### INSTRUÇÃO 1
No trecho sobre Mãe Stella, quantos estudantes tem a Escola Municipal Eugênia Ana dos Santos?
### INSTRUÇÃO 2
Converta todas as linhas de classificação taxonômica em uma lista numerada, sem as linhas em branco. Deixe as imagens de fora da resposta.

Religiosa  tem legado destacado na Festa Literária do Pelourinho, que acontece entre os dias 9 e 13 de agosto

  • Foto do(a) author(a) Mari Leal
  • Mari Leal

Publicado em 9 de agosto de 2023 às 06:00

Criança da Escola Eugênia Ana dos Santos, com livro de Mãe Stella
Criança da Escola Eugênia Ana dos Santos, com livro de Mãe Stella Crédito: Marina Silva

“Todos nós podemos ser imortais, contanto que cumpramos com competência e alegria a função que nos foi dada”. É com essa frase de Mãe Stella de Oxóssi (Salvador, 2 de maio de 1925 – Santo Antônio de Jesus, 27 de dezembro de 2018) que os 248 estudantes da Escola Municipal Eugênia Ana dos Santos, sediada no terreiro Ilê Axé Opô Afonjá, tem se deparado todos os dias já no corredor de acesso às seis salas da unidade de ensino.

O escrito da Ialorixá baiana que permaneceu por 43 anos como liderança da comunidade religiosa é parte de um painel confeccionado com materiais simples de papelaria escolar para anunciar a escolha de Mãe Stella como homenageada da sétima edição da Festa Literária Internacional do Pelourinho – Flipelô 2023 -, que acontece em Salvador entre os dias 9 e 13 de agosto.

A escola é um dos frutos da forte crença de Mãe Stella na educação e um dos elementos concretos da existência de uma “intelectual orgânica do povo de santo”, como descreve o sociólogo baiano e professor da Universidade Federal do Rio de Janeiro (UFRJ) Muniz Sodré, que, em 1977, o foi o primeiro obá confirmado por Mãe Stella no Ilê Axé Opô Afonjá.

O conceito de intelectual orgânico foi cunhado pelo filósofo marxista italiano Antonio Gramsci, apontando para aqueles que atuam para criar, junto à sociedade, a correspondência e consciência sobre os interesses da classe e grupos que representam.

Formada pela Escola de Enfermagem e Saúde Pública, que lhe garantiu o trabalho como agente sanitária por mais de 30 anos, Mãe Stella assumiu a missão religiosa em 1976, mas sem nunca se afastar do desejo pelas letras, livros e pelo conhecimento. Sua trajetória intelectual lista uma série livros publicados, além de prêmios como fomentadora da cultura, comendas nas instâncias municipal, estadual e federal, o título de Doutora Honoris Causa pela Universidade do Estado da Bahia (Uneb) e a eleição por unanimidade para a Academia de Letras da Bahia (ALB), na qual ocupou, a partir de 2013, a cadeira 33, cujo patrono é o escritor e poeta baiano Castro Alves.

“Eu mantive uma relação muito estreita com ela [Mãe Stella] e com os livros dela. O nome dela é relacionado à referência religiosa, mas é muito mais. É a primeira Ialorixá da Bahia a escrever livros. Mãe Stella era uma mulher culta, interessada no mundo dos livros. Interesse que estava dentro da tradição do Axé Opô Afonjá, que desde Aninha [primeira sacerdotisa] acolhia intelectuais. Stella é intelectual orgânica do povo de santo”, avalia Sodré ao fazer referência à homenageada.

### DADOS FORNECIDOS
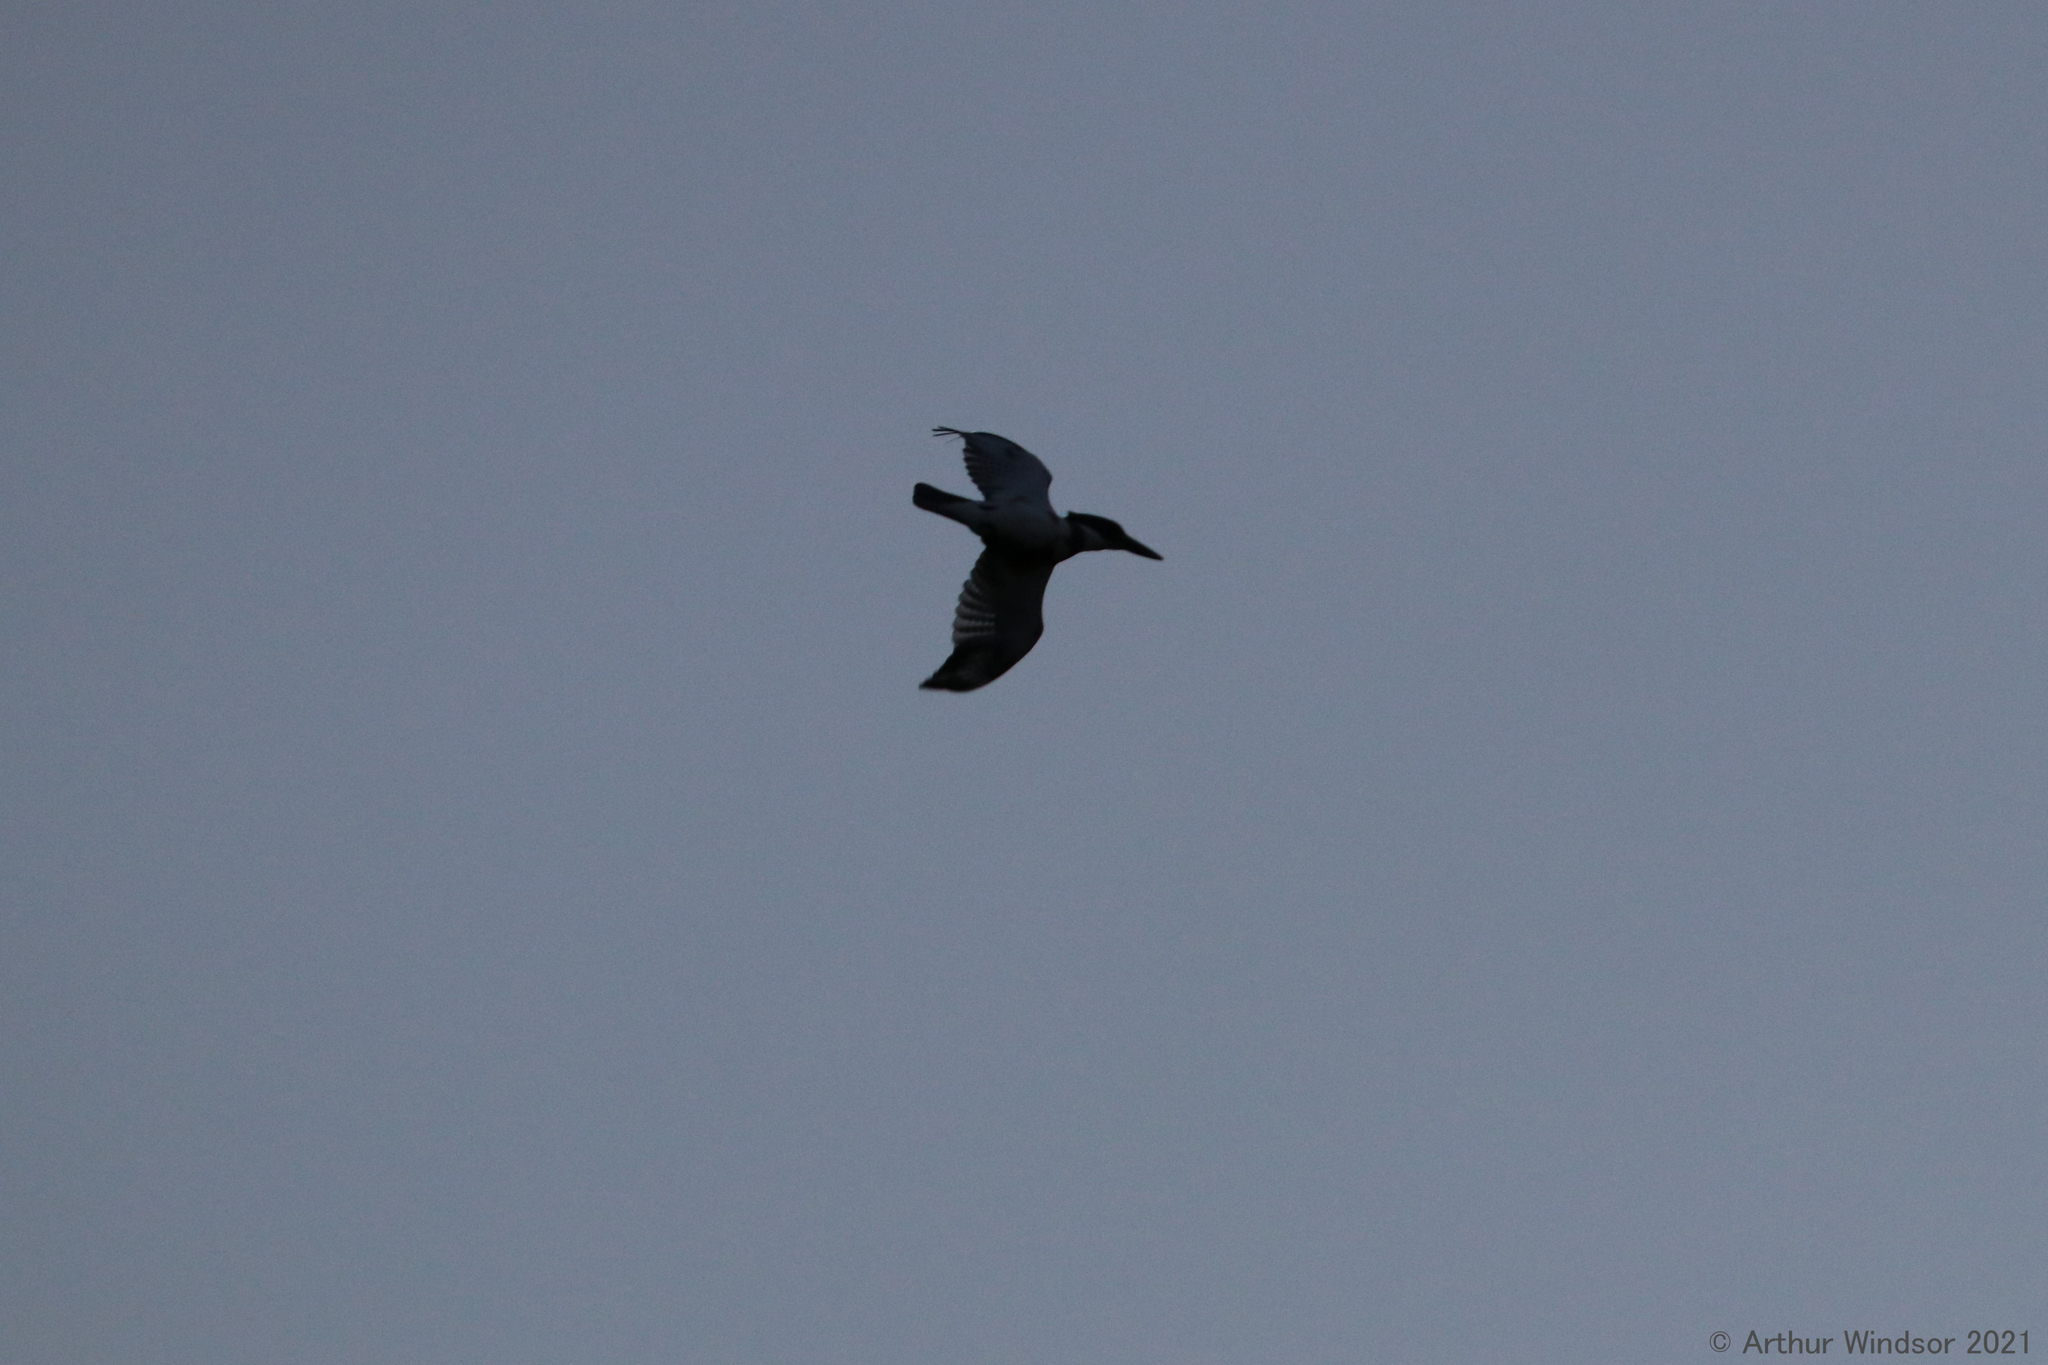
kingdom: Animalia
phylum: Chordata
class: Aves
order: Coraciiformes
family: Alcedinidae
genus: Megaceryle
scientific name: Megaceryle alcyon
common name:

### RESOLUÇÃO DO EXERCÍCIO 1
248 estudantes.

### RESOLUÇÃO DO EXERCÍCIO 2
1. kingdom: Animalia
2. phylum: Chordata
3. class: Aves
4. order: Coraciiformes
5. family: Alcedinidae
6. genus: Megaceryle
7. scientific name: Megaceryle alcyon
8. common name:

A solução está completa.